Our location in Fairfax is approximately 180 miles from the U.S. District Court for the Western District of Virginia in Roanoke, with access via I-81 and I-66. As an Insider Trading lawyer Virginia, we serve clients statewide. Serving the communities of all Virginia communities. 24/7 phone consultations — (888) 437-7747 — meetings by appointment only.
Law Offices Of SRIS, P.C. — Fairfax
4008 Williamsburg Court, Fairfax, VA 22032
(703) 636-5417 | Toll-Free: (888) 437-7747
By appointment only.
Frequently Asked Questions About Insider Trading in Virginia
What is insider trading under federal law?

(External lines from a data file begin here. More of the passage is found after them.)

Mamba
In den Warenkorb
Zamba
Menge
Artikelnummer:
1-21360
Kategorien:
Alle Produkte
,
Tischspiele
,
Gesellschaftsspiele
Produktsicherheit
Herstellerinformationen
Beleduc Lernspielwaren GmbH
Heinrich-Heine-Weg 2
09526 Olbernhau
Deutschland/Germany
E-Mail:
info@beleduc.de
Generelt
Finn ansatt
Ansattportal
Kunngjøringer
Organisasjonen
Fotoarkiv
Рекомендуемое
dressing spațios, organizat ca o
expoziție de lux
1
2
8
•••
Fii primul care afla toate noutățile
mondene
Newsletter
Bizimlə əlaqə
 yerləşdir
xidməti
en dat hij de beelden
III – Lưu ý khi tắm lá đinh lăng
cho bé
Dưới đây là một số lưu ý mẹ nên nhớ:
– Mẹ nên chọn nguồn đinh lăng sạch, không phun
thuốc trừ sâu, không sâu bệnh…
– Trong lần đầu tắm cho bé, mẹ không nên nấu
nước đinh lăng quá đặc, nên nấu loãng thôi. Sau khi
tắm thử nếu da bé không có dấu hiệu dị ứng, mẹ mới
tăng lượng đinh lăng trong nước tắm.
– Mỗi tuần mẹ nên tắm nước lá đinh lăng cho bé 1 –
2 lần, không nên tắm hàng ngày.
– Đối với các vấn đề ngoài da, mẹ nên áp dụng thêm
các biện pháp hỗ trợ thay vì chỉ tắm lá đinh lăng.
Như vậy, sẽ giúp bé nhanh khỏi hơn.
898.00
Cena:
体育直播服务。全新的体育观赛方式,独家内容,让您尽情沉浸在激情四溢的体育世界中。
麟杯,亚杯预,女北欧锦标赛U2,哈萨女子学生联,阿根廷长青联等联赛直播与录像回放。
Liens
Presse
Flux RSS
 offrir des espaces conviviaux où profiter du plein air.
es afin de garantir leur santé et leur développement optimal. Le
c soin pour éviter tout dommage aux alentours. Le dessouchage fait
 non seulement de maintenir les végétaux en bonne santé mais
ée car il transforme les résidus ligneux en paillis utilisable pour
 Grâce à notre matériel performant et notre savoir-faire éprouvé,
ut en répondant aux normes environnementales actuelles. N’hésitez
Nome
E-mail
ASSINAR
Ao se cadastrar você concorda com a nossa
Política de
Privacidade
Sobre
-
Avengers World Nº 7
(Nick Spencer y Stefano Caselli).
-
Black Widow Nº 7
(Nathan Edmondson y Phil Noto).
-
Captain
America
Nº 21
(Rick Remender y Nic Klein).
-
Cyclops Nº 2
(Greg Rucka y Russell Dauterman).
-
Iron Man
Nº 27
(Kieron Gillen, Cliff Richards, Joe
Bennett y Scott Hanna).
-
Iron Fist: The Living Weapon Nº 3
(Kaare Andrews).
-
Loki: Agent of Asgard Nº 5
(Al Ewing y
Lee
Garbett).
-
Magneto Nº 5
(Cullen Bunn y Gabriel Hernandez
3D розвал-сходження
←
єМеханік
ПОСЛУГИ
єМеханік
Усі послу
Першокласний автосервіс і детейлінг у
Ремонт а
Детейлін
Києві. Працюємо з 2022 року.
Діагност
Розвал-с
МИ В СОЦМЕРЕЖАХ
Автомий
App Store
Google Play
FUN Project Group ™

Insider trading is the buying or selling of securities based on material, non-public information, prohibited under 15 U.S.C. § 78j(b) and SEC Rule 10b-5. It is a federal crime prosecuted by the U.S. Attorney’s Office in the Eastern or Western District of Virginia, carrying penalties of up to 20 years in prison and a $5 million fine for individuals.
Yes, insider trading is a federal crime under 15 U.S.C. § 78j(b) and SEC Rule 10b-5, carrying up to 20 years in prison.
What are the penalties for insider trading in Virginia?
Penalties for insider trading in Virginia depend on the specific charges, prior record, and circumstances. Under 15 U.S.C. § 78j(b) / SEC Rule 10b-5, consequences may include up to 20 years imprisonment, fines up to $5 million for individuals, forfeiture of profits, and a permanent bar from serving as an officer or director of a public company. Consult a Virginia federal criminal attorney for case-specific guidance.
How does a Virginia lawyer defend against insider trading charges?
Defense strategies for insider trading in Virginia may include challenging the evidence of material non-public information, examining procedural compliance by the SEC or FBI, negotiating with prosecutors, and presenting mitigating factors. An experienced securities insider trading defense lawyer Virginia evaluates the specific facts under 15 U.S.C. § 78j(b) / SEC Rule 10b-5 to build the strongest possible defense.
What should I do if I am facing insider trading charges in Virginia?
If facing insider trading charges in Virginia, contact a federal criminal attorney immediately. Do not discuss the case with anyone except your lawyer. Preserve all relevant documents and evidence. The statute of limitations and court deadlines under federal law require prompt action. The U.S. Attorney’s Office for the Eastern or Western District of Virginia will prosecute the case.
What is the difference between insider trading and securities fraud?
Insider trading is a specific form of securities fraud involving trading on material non-public information. Securities fraud under 18 U.S.C. § 1348 covers a broader range of deceptive practices, including market manipulation and material misrepresentation. Both carry severe penalties, with securities fraud carrying up to 25 years imprisonment. An illegal stock trading lawyer Virginia can help distinguish the charges.
Virginia Federal Criminal Defense Lawyer — Up to state hub.
Related pages: Fairfax County Federal Criminal Lawyer | Fairfax City Federal Criminal Lawyer
Related practice areas: Traffic Lawyer Virginia | Theft Defense Lawyer Virginia
Last updated: 2026-04-28. This page is regularly reviewed for accuracy.